54. In dit verband blijkt uit de stukken dat [de vreemdeling] legaal is toegelaten tot en heeft verbleven op Nederlands grondgebied en dat hem bovendien door de bevoegde autoriteiten het onvoorwaardelijk recht is verleend om in de gastlidstaat de beroepsarbeid van zijn keuze te verrichten, van welk recht hij bovendien inderdaad gebruik heeft gemaakt.

55. Eveneens staat vast dat [de vreemdeling] zich sinds zijn legale binnenkomst in Nederland op 12 september 2000, tot 2 oktober 2002, de datum waarop zijn verblijfsvergunning verliep, heeft gehouden aan alle nationale voorschriften op het gebied van het vreemdelingenbeleid en de arbeid. In het bijzonder was zijn situatie legaal op het moment waarop de nieuwe nationale wettelijke regeling van kracht werd waarbij voor de verlening en verlenging van verblijfsvergunningen de heffing van leges werd ingevoerd, blijkens de bij het Hof voorliggende stukken het enige punt van geschil in het hoofdgeding.

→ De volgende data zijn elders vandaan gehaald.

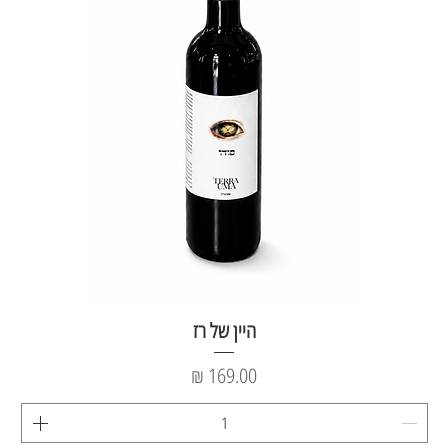
היין של רז
מחיר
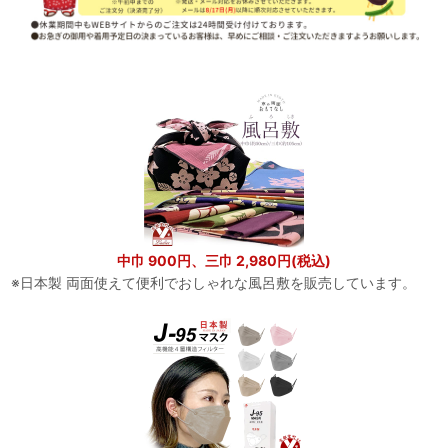
中巾 900円、三巾 2,980円(税込)
※日本製 両面使えて便利でおしゃれな風呂敷を販売しています。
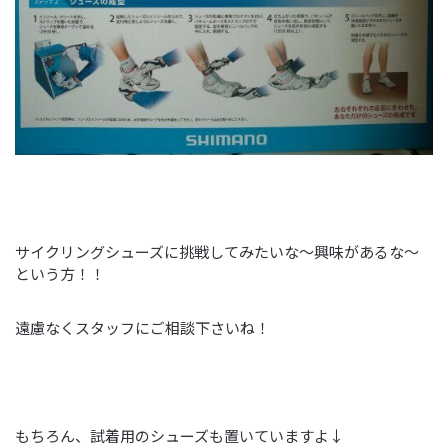
サイクリングシューズに挑戦してみたいな～興味があるな～
という方！！
遠慮なくスタッフにご相談下さいね！
もちろん、試着用のシューズも置いていますよ↓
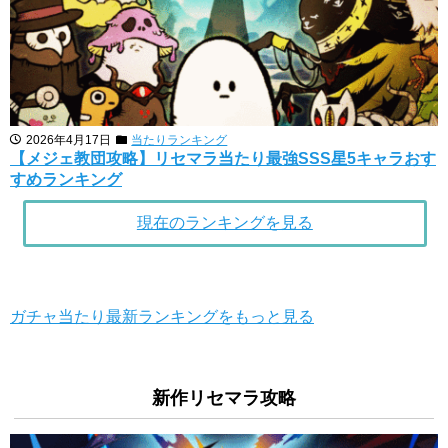
2026年4月17日
当たりランキング
【メジェ教団攻略】リセマラ当たり最強SSS星5キャラおす
すめランキング
現在のランキングを見る
ガチャ当たり最新ランキングをもっと見る
新作リセマラ攻略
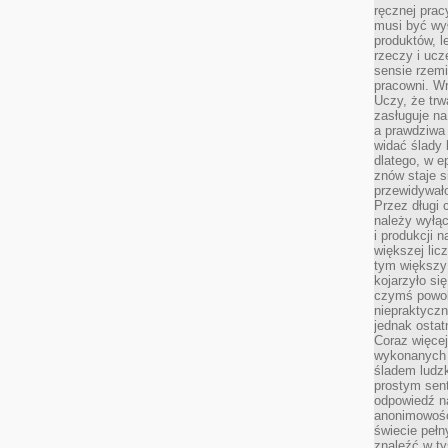
ręcznej prac
musi być wy
produktów, 
rzeczy i uc
sensie rzemi
pracowni. W
Uczy, że trw
zasługuje n
a prawdziwa 
widać ślady 
dlatego, w e
znów staje s
przewidywał
Przez długi 
należy wyłąc
i produkcji n
większej lic
tym większy
kojarzyło si
czymś powol
niepraktycz
jednak ostat
Coraz więce
wykonanych s
śladem ludzk
prostym sen
odpowiedź n
anonimowości
świecie peł
znaleźć w t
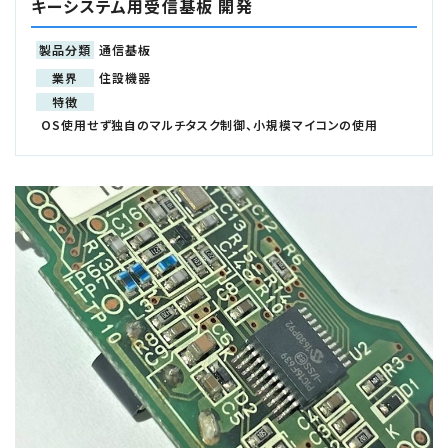
キーシステム用受信基板 開発
製品分類
通信基板
業界
住設機器
特徴
OS使用せず独自のマルチタスク制御、小規模マイコンの使用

56. Volgens de door de verwijzende rechter verstrekte gegevens is de verblijfs en arbeidssituatie van [de vreemdeling] pas vanaf 3 oktober 2002 tijdelijk niet-conform de eisen van de nationale wettelijke regeling geraakt, totdat de belanghebbende minder dan zes maanden na de datum van het verstrijken van de geldigheid van zijn verblijfsvergunning, volgens de voorschriften en met inachtneming van de verplichting tot betaling van de daarop gestelde leges, verlenging van die vergunning heeft aangevraagd.

57. Zoals de verwijzende rechter aangeeft, moest het verblijf van [de vreemdeling] conform het nationale recht met ingang van de datum van deze aanvraag weer worden beschouwd als legaal. Voorts moest een dergelijke verlate verlengingsaanvraag volgens datzelfde recht worden getoetst aan de nationale voorwaarden voor verlenging van de verblijfsvergunning en niet aan die voor de eerste verlening van een dergelijke vergunning.

58. Voorts is niet in geschil dat [de vreemdeling] verlenging van zijn verblijfstitel zou hebben gekregen, indien hij tijdig de voor zijn aanvraag geldende leges had voldaan. In de stukken is geen reden om aan te nemen dat de bevoegde Nederlandse autoriteiten voornemens waren, aan betrokkenes verblijf een einde te maken of hem dreigden uit te zetten.

59. Hoe dan ook heeft het Hof reeds eerder verklaard dat een door de nationale autoriteiten afgegeven verblijfsvergunning slechts declaratoire en bewijstechnische waarde heeft, en dat de lidstaten weliswaar de bevoegdheid hebben, te eisen dat op hun grondgebied aanwezige vreemdelingen over een geldige verblijfstitel beschikken en tijdig een aanvraag om verlenging daarvan indienen, en in beginsel de niet-nakoming van dergelijke verplichtingen kunnen bestraffen, maar dit neemt niet weg dat de lidstaten in dit verband geen maatregelen mogen nemen die onevenredig zijn aan vergelijkbare nationale situaties (zie arrest van 16 maart 2000, Ergat, C 329/97, Jurispr. blz. I-1487, punten 52, 55, 56, 61 en 62).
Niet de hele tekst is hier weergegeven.